(Records from a dataset)
<<<<
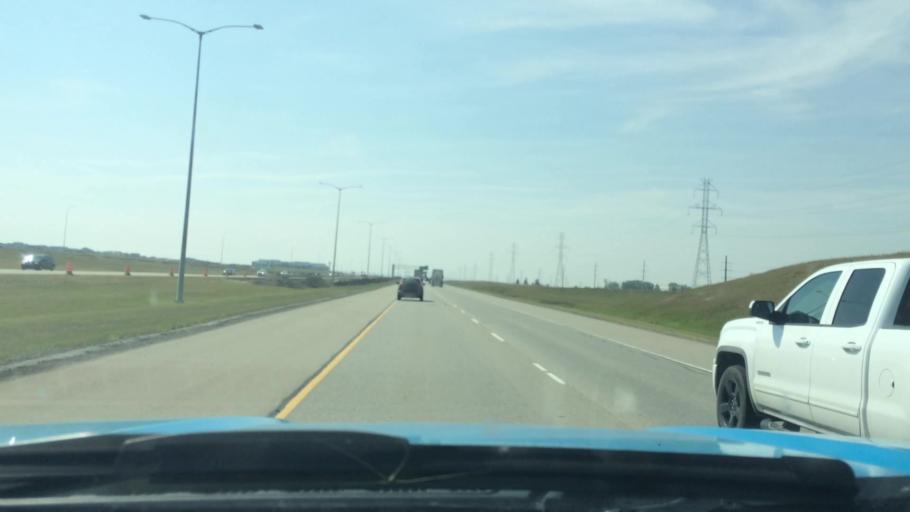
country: CA
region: Alberta
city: Airdrie
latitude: 51.1759
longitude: -113.9434
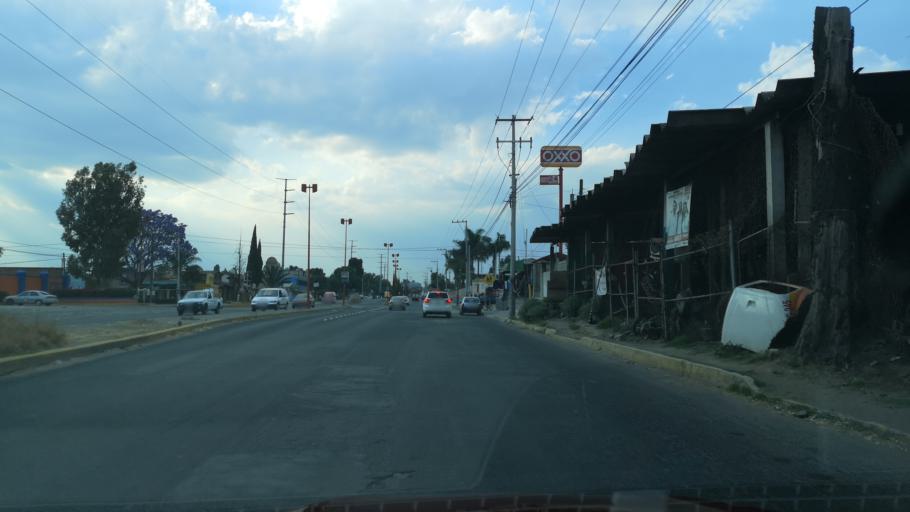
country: MX
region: Puebla
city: Cuanala
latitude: 19.0942
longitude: -98.3395
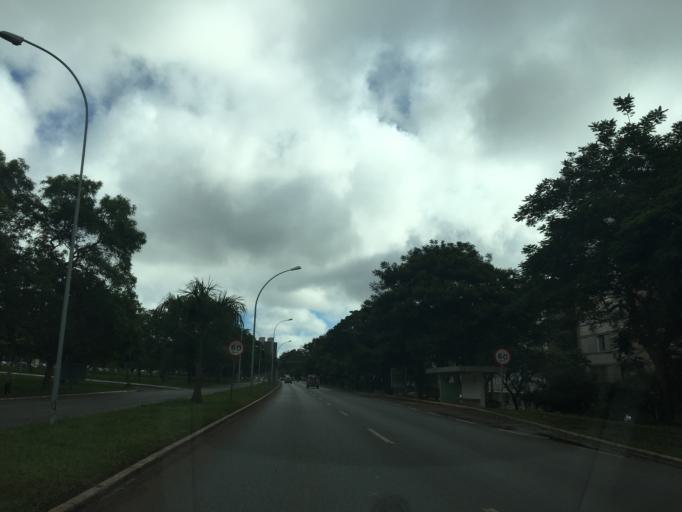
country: BR
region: Federal District
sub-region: Brasilia
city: Brasilia
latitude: -15.8132
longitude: -47.8951
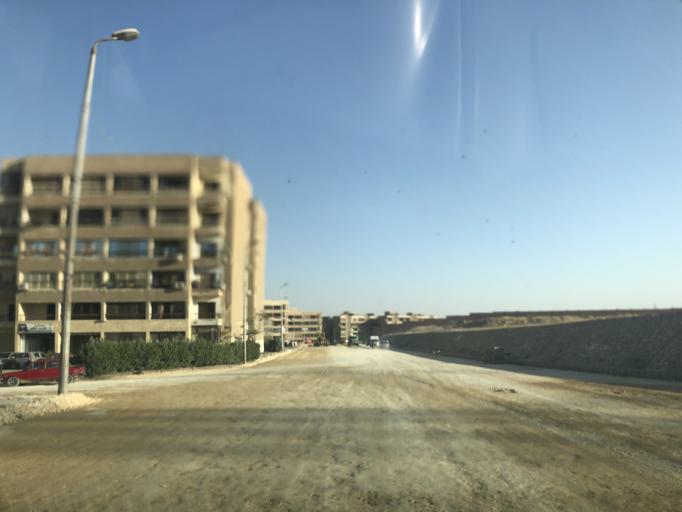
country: EG
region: Al Jizah
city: Al Jizah
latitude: 29.9884
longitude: 31.1118
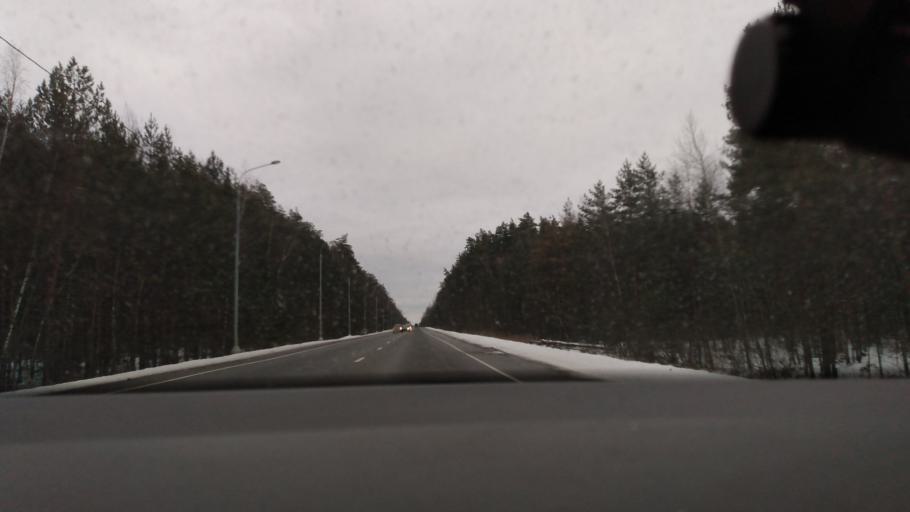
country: RU
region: Moskovskaya
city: Il'inskiy Pogost
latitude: 55.4678
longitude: 38.9679
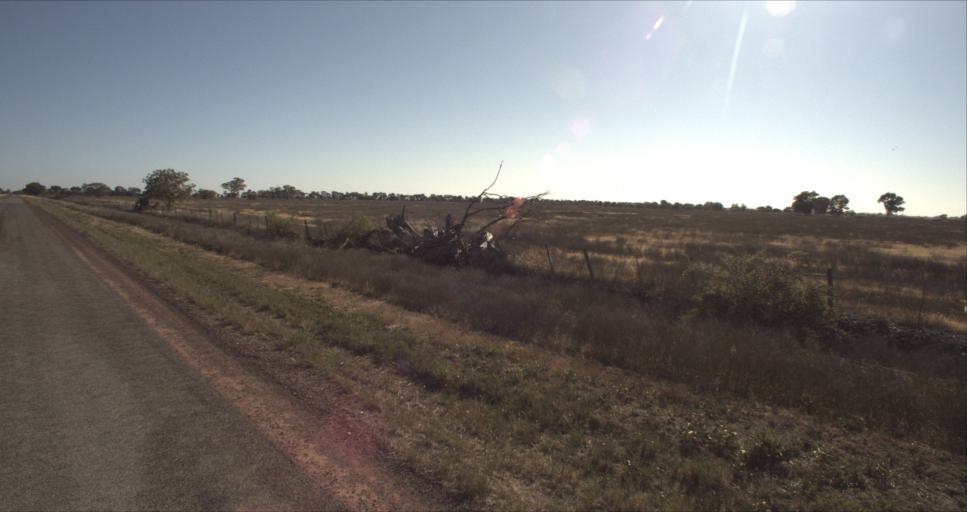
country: AU
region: New South Wales
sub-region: Leeton
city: Leeton
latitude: -34.5863
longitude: 146.2606
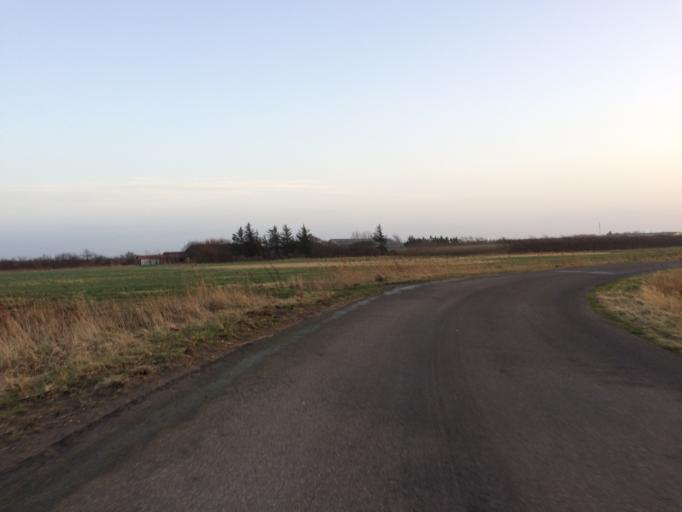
>>>>
What needs to be done ▸ Reproduce every line of the data above word for word, with the pictures left out.

Output of the task ▸
country: CA
region: Alberta
city: Airdrie
latitude: 51.1759
longitude: -113.9434
country: MX
region: Puebla
city: Cuanala
latitude: 19.0942
longitude: -98.3395
country: BR
region: Federal District
sub-region: Brasilia
city: Brasilia
latitude: -15.8132
longitude: -47.8951
country: EG
region: Al Jizah
city: Al Jizah
latitude: 29.9884
longitude: 31.1118
country: RU
region: Moskovskaya
city: Il'inskiy Pogost
latitude: 55.4678
longitude: 38.9679
country: AU
region: New South Wales
sub-region: Leeton
city: Leeton
latitude: -34.5863
longitude: 146.2606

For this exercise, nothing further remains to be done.